Both Hono and itty-router support the native Request/Response Web API, making them portable across Cloudflare Workers, Deno, Bun, and any standard-compliant edge runtime without code changes.

Hono's RPC client feature (@hono/client) is underutilized but powerful for full-stack TypeScript applications. When you define Hono routes with explicit response types using c.json() and Zod validation, the RPC client can infer the exact response shape for each route — giving you end-to-end type safety from the Cloudflare Worker to the browser client without a code generation step or a separate API schema file. The workflow is: define the Hono app with typed routes, export the app type, and import that type into your frontend client code. hc<AppType>('https://api.example.com') creates a client where client.api.users.$get() returns a typed response inferred directly from your route handler's return type. This is the Workers equivalent of tRPC — no schema, no codegen, just TypeScript types flowing from server to client. For teams building monorepo applications with a Cloudflare Worker backend and a Next.js or React frontend, this pattern eliminates an entire category of frontend-backend type drift bugs.

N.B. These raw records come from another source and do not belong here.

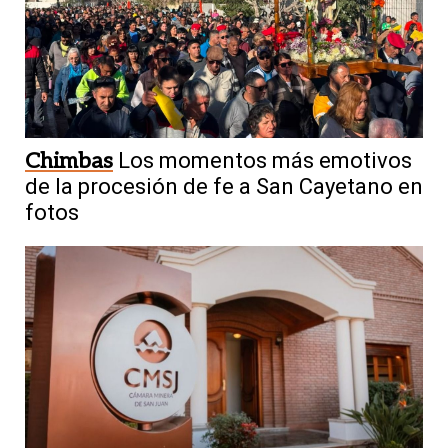
Chimbas
Los momentos más emotivos
de la procesión de fe a San Cayetano en
fotos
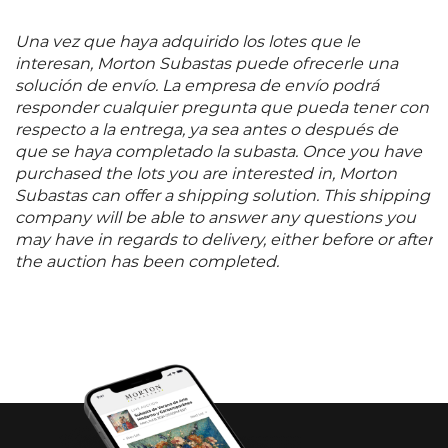
Una vez que haya adquirido los lotes que le
interesan, Morton Subastas puede ofrecerle una
solución de envío. La empresa de envío podrá
responder cualquier pregunta que pueda tener con
respecto a la entrega, ya sea antes o después de
que se haya completado la subasta. Once you have
purchased the lots you are interested in, Morton
Subastas can offer a shipping solution. This shipping
company will be able to answer any questions you
may have in regards to delivery, either before or after
the auction has been completed.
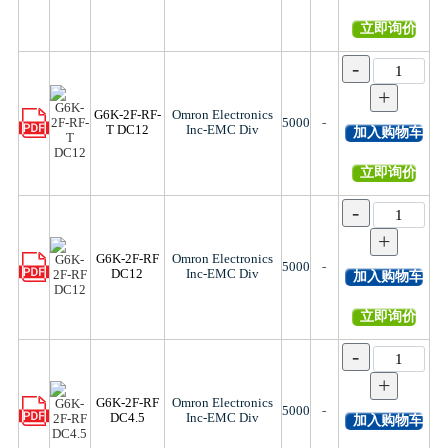
立即询价
-
+
G6K-2F-RF-
Omron Electronics
5000
-
T DC12
Inc-EMC Div
加入购物车
立即询价
-
+
G6K-2F-RF
Omron Electronics
5000
-
DC12
Inc-EMC Div
加入购物车
立即询价
-
+
G6K-2F-RF
Omron Electronics
5000
-
DC4.5
Inc-EMC Div
加入购物车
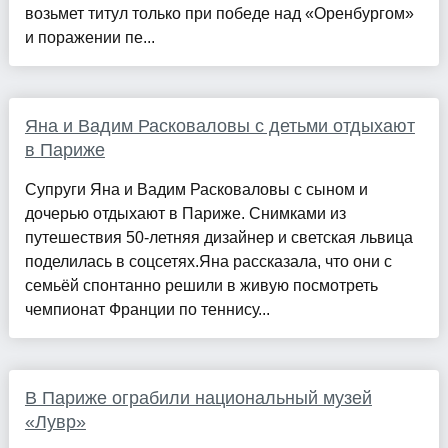
возьмет титул только при победе над «Оренбургом»
и поражении пе...
Яна и Вадим Расковаловы с детьми отдыхают
в Париже
Супруги Яна и Вадим Расковаловы с сыном и
дочерью отдыхают в Париже. Снимками из
путешествия 50-летняя дизайнер и светская львица
поделилась в соцсетях.Яна рассказала, что они с
семьёй спонтанно решили в живую посмотреть
чемпионат Франции по теннису...
В Париже ограбили национальный музей
«Лувр»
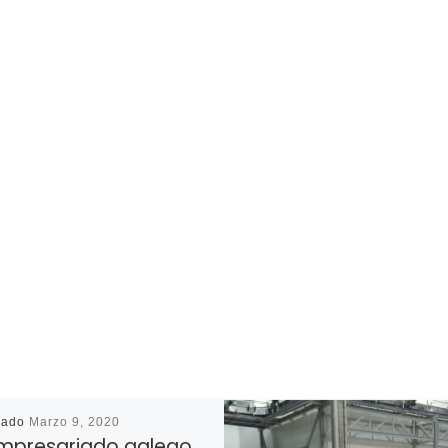
cado
Marzo 9, 2020
mpresariado galego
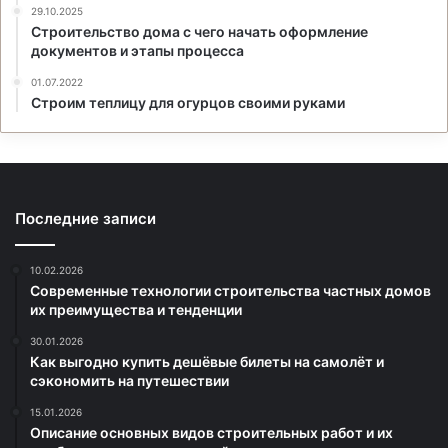
29.10.2025
Строительство дома с чего начать оформление
документов и этапы процесса
01.07.2022
Строим теплицу для огурцов своими руками
Последние записи
10.02.2026
Современные технологии строительства частных домов
их преимущества и тенденции
30.01.2026
Как выгодно купить дешёвые билеты на самолёт и
сэкономить на путешествии
15.01.2026
Описание основных видов строительных работ и их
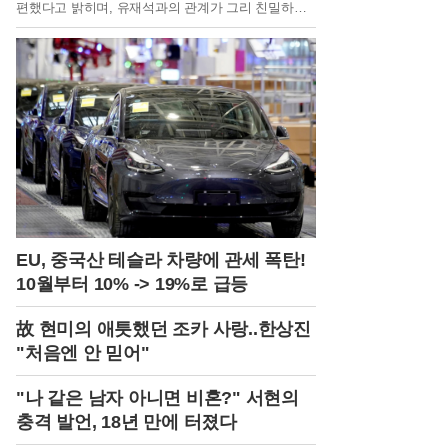
편했다고 밝히며, 유재석과의 관계가 그리 친밀하지
않다고 언급했다. 그는 유재석의 일방적인 친분 강조
와 애쓰는 모습을 보는 것이 불편했으며, 두 사람 사
이에 사적인 대화나 친밀한 관계가 없었다고 설명했
다.전도연은 "'요정재형'은 편하게 촬영했지만, '핑계
고'는 정말 불편했다"라고 말하며, "제가 리액션을 잘
못하고 유재석 씨가 애쓰는 걸 보는 게 편하지 않았
다"고 덧붙였다. 또 유재석과 핑계고를 찍고 나서 전
화번호를 교환하고 문자도 받았다고 해 웃음을 자아
냈다.전도연의 솔직한 발언 이후, ‘핑계고’ 영상은 조
회 수 348만 뷰를 기록하며 큰 인기를 끌었다. 그러나
시청자들 사이에서 전도연의 태도에 대한 의견이 엇
갈리고 있다. 일부 시청자들은 전도연의 솔직함을 긍
정적으로 평가하며, 유재석과의 티키타카가 재미있었
EU, 중국산 테슬라 차량에 관세 폭탄!
다고 반응했다. 반면, 다른 이들은 전도연의 태도가
10월부터 10% -> 19%로 급등
무례하다고 지적하며 비판의 목소리를 냈다.댓글에서
일부는 전도연의 투명하고 솔직한 화법이 오히려 매
故 현미의 애틋했던 조카 사랑..한상진
력적이라고 평가하는 반면, 다른 이들은 예능 프로그
램과 맞지 않는다고 비판했다.
"처음엔 안 믿어"
"나 같은 남자 아니면 비혼?" 서현의
충격 발언, 18년 만에 터졌다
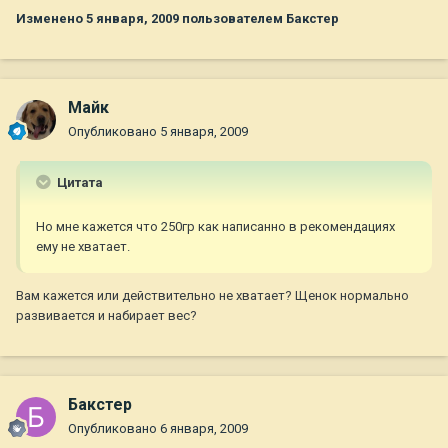
Изменено
5 января, 2009
пользователем Бакстер
Майк
Опубликовано
5 января, 2009
Цитата
Но мне кажется что 250гр как написанно в рекомендациях
ему не хватает.
Вам кажется или действительно не хватает? Щенок нормально
развивается и набирает вес?
Бакстер
Опубликовано
6 января, 2009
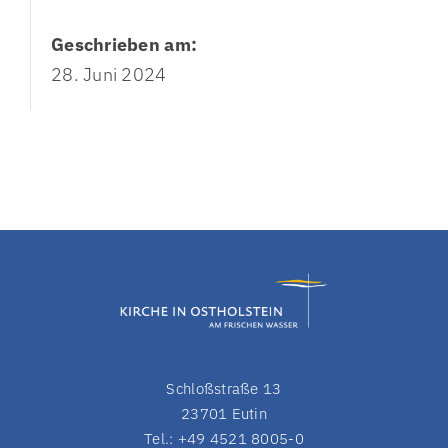
Geschrieben am:
28. Juni 2024
Schloßstraße 13
23701 Eutin
Tel.: +49 4521 8005-0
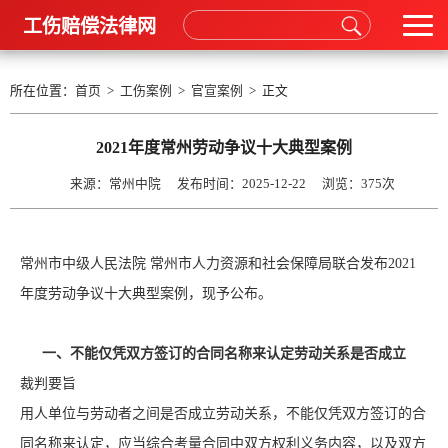
工伤赔偿法律网
所在位置：
首页
>
工伤案例
>
官宣案例
> 正文
2021年度常州劳动争议十大典型案例
来源：常州中院 发布时间：2025-12-22 浏览：
375次
常州市中级人民法院 常州市人力资源和社会保障局联合发布2021
年度劳动争议十大典型案例，现予公布。
一、不能仅凭双方签订的合同名称来认定劳动关系是否成立
裁判要旨
用人单位与劳动者之间是否成立劳动关系，不能仅凭双方签订的合
同名称来认定，应当综合考量合同中双方权利义务内容，以及双方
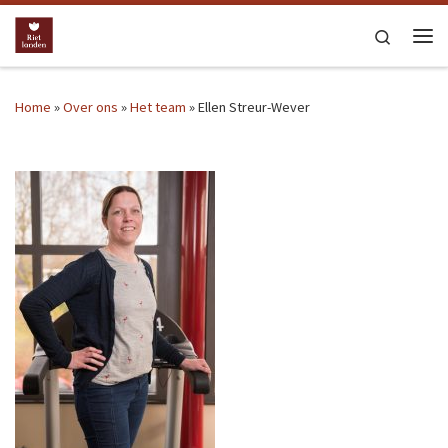
Ga naar inhoud
Search
Me
Home
»
Over ons
»
Het team
»
Ellen Streur-Wever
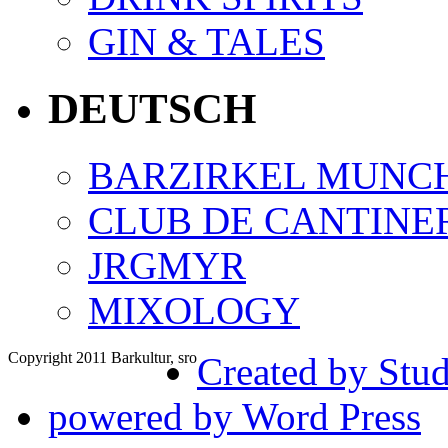
GIN & TALES
DEUTSCH
BARZIRKEL MUNC
CLUB DE CANTINE
JRGMYR
MIXOLOGY
Copyright 2011 Barkultur, sro
Created by Stud
powered by Word Press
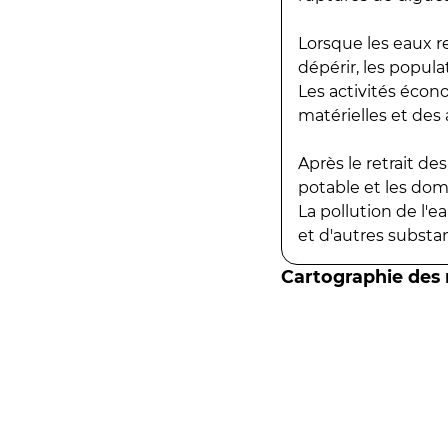
Lorsque les eaux r
dépérir, les popula
Les activités écon
matérielles et des a
Après le retrait d
potable et les do
La pollution de l'
et d'autres substanc
Cartographie des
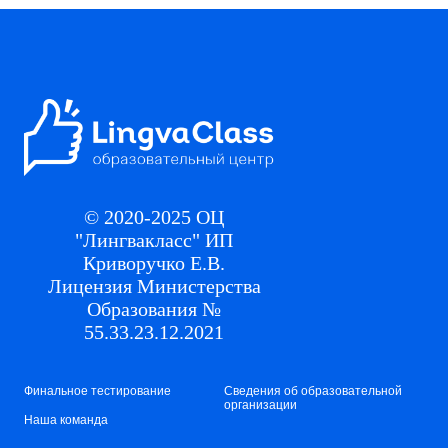
© 2020-2025 ОЦ
"Лингвакласс" ИП
Криворучко Е.В.
Лицензия Министерства
Образования №
55.33.23.12.2021
Финальное тестирование
Сведения об образовательной
организации
Наша команда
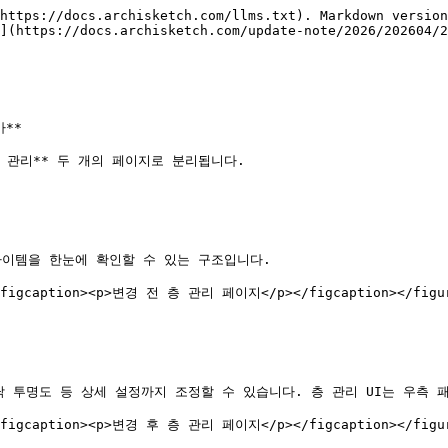
https://docs.archisketch.com/llms.txt). Markdown version
](https://docs.archisketch.com/update-note/2026/202604/2
**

A Hono behavior that surprises developers coming from Express is route matching precision. Hono's router (internally called RegExpRouter or SmartRouter) matches routes in registration order for the same path pattern, but parameterized segments like :id are always less specific than literal segments. /api/users/me will correctly match before /api/users/:id even if registered after it, because Hono scores specificity. Express resolves /api/users/me as :id = "me" if the parameterized route was registered first. This Hono behavior is correct for REST APIs but requires verifying route order if you have both literal routes and parameterized routes for the same path prefix. In itty-router, route matching is strictly first-match, so registration order is the developer's responsibility.